Diversification Opportunities for Telenor ASA and Sea1 Offshore
0.1 | Correlation Coefficient |
Average diversification
The 3 months correlation between Telenor and Sea1 is 0.1. Overlapping area represents the amount of risk that can be diversified away by holding Telenor ASA and Sea1 Offshore in the same portfolio, assuming nothing else is changed. The correlation between historical prices or returns on Sea1 Offshore and Telenor ASA is a relative statistical measure of the degree to which these equity instruments tend to move together. The correlation coefficient measures the extent to which returns on Telenor ASA are associated (or correlated) with Sea1 Offshore. Values of the correlation coefficient range from -1 to +1, where. The correlation of zero (0) is possible when the price movement of Sea1 Offshore has no effect on the direction of Telenor ASA i.e., Telenor ASA and Sea1 Offshore go up and down completely randomly.
Pair Corralation between Telenor ASA and Sea1 Offshore
Assuming the 90 days trading horizon Telenor ASA is expected to generate 0.47 times more return on investment than Sea1 Offshore. However, Telenor ASA is 2.13 times less risky than Sea1 Offshore. It trades about -0.04 of its potential returns per unit of risk. Sea1 Offshore is currently generating about -0.11 per unit of risk. If you would invest 13,056 in Telenor ASA on September 20, 2024 and sell it today you would lose (426.00) from holding Telenor ASA or give up 3.26% of portfolio value over 90 days.
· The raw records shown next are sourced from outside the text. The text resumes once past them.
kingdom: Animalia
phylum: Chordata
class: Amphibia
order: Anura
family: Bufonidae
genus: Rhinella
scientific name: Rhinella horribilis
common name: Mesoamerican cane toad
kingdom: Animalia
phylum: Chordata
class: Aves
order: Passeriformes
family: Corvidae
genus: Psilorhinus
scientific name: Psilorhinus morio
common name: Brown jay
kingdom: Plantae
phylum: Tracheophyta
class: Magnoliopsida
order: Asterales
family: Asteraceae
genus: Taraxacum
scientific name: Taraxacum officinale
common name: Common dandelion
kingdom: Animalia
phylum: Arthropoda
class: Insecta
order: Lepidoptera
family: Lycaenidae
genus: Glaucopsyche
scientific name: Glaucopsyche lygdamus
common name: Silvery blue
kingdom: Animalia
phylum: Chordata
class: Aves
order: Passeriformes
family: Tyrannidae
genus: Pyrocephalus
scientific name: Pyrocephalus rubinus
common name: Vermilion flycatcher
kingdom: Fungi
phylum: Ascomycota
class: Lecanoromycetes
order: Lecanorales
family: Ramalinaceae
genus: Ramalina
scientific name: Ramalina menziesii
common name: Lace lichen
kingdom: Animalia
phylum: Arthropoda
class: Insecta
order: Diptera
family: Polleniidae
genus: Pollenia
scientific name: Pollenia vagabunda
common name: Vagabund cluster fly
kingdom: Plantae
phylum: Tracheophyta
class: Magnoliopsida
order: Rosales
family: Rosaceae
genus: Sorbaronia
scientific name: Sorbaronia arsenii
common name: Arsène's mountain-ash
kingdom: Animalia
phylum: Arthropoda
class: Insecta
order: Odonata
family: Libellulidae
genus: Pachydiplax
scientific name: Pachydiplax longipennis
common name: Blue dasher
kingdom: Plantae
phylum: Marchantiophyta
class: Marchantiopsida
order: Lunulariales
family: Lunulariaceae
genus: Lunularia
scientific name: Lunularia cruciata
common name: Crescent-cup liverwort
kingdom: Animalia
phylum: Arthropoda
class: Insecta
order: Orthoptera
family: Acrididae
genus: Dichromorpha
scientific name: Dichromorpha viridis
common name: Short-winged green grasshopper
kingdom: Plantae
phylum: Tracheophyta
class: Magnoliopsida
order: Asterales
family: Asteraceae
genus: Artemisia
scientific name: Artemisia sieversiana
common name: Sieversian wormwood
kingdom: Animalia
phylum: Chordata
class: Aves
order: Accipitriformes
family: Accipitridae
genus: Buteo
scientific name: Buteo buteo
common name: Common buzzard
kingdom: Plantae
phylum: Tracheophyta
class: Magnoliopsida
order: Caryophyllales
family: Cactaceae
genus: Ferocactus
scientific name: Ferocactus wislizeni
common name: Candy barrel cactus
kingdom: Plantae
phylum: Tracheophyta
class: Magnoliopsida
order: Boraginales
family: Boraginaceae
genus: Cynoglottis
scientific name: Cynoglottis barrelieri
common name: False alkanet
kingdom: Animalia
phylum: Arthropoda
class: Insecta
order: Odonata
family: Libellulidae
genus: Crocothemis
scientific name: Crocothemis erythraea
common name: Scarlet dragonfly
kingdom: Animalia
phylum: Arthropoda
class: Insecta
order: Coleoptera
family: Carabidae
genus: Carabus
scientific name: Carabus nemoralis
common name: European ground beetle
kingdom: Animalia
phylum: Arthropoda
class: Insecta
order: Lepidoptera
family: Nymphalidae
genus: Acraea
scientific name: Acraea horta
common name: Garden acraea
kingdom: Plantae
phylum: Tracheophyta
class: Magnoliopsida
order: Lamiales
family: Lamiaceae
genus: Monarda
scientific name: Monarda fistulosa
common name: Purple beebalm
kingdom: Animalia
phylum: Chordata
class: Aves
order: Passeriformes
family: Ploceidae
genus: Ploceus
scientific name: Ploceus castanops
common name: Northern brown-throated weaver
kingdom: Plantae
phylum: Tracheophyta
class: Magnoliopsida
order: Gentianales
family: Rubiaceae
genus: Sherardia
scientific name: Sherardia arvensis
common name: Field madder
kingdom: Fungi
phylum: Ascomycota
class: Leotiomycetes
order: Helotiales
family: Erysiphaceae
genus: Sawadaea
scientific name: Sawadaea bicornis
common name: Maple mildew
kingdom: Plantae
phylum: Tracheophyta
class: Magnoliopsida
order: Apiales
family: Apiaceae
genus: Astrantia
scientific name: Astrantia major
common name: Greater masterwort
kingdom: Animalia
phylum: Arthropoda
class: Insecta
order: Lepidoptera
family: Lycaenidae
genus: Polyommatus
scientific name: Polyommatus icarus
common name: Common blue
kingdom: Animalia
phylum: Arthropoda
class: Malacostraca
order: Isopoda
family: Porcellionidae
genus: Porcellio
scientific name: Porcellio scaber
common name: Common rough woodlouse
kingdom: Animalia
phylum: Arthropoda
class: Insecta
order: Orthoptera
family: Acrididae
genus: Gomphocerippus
Time Period | 3 Months [change] |
Direction | Moves Together |
Strength | Insignificant |
Accuracy | 100.0% |
Values | Daily Returns |
Telenor ASA vs. Sea1 Offshore
Performance |
Timeline |
Telenor ASA |
Sea1 Offshore |
Telenor ASA and Sea1 Offshore Volatility Contrast
Predicted Return Density |
Returns |
Pair Trading with Telenor ASA and Sea1 Offshore
The main advantage of trading using opposite Telenor ASA and Sea1 Offshore positions is that it hedges away some unsystematic risk. Because of two separate transactions, even if Telenor ASA position performs unexpectedly, Sea1 Offshore can make up some of the losses. Pair trading also minimizes risk from directional movements in the market. For example, if an entire industry or sector drops because of unexpected headlines, the short position in Sea1 Offshore will offset losses from the drop in Sea1 Offshore's long position.Telenor ASA vs. Orkla ASA | Telenor ASA vs. DnB ASA | Telenor ASA vs. Yara International ASA | Telenor ASA vs. Storebrand ASA |
Sea1 Offshore vs. Equinor ASA | Sea1 Offshore vs. DnB ASA | Sea1 Offshore vs. Aker BP ASA | Sea1 Offshore vs. Telenor ASA |
Check out your portfolio center.Note that this page's information should be used as a complementary analysis to find the right mix of equity instruments to add to your existing portfolios or create a brand new portfolio. You can also try the Portfolio Rebalancing module to analyze risk-adjusted returns against different time horizons to find asset-allocation targets.